◆ **Short exercise**
Reproduce every line of the records below word for word, keeping them in their original order.

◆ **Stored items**
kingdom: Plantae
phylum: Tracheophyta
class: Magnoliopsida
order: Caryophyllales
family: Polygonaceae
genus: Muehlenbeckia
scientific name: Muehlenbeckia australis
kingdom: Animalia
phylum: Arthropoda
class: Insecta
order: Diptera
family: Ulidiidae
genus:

◆ **Full response**
kingdom: Plantae
phylum: Tracheophyta
class: Magnoliopsida
order: Caryophyllales
family: Polygonaceae
genus: Muehlenbeckia
scientific name: Muehlenbeckia australis
kingdom: Animalia
phylum: Arthropoda
class: Insecta
order: Diptera
family: Ulidiidae
genus:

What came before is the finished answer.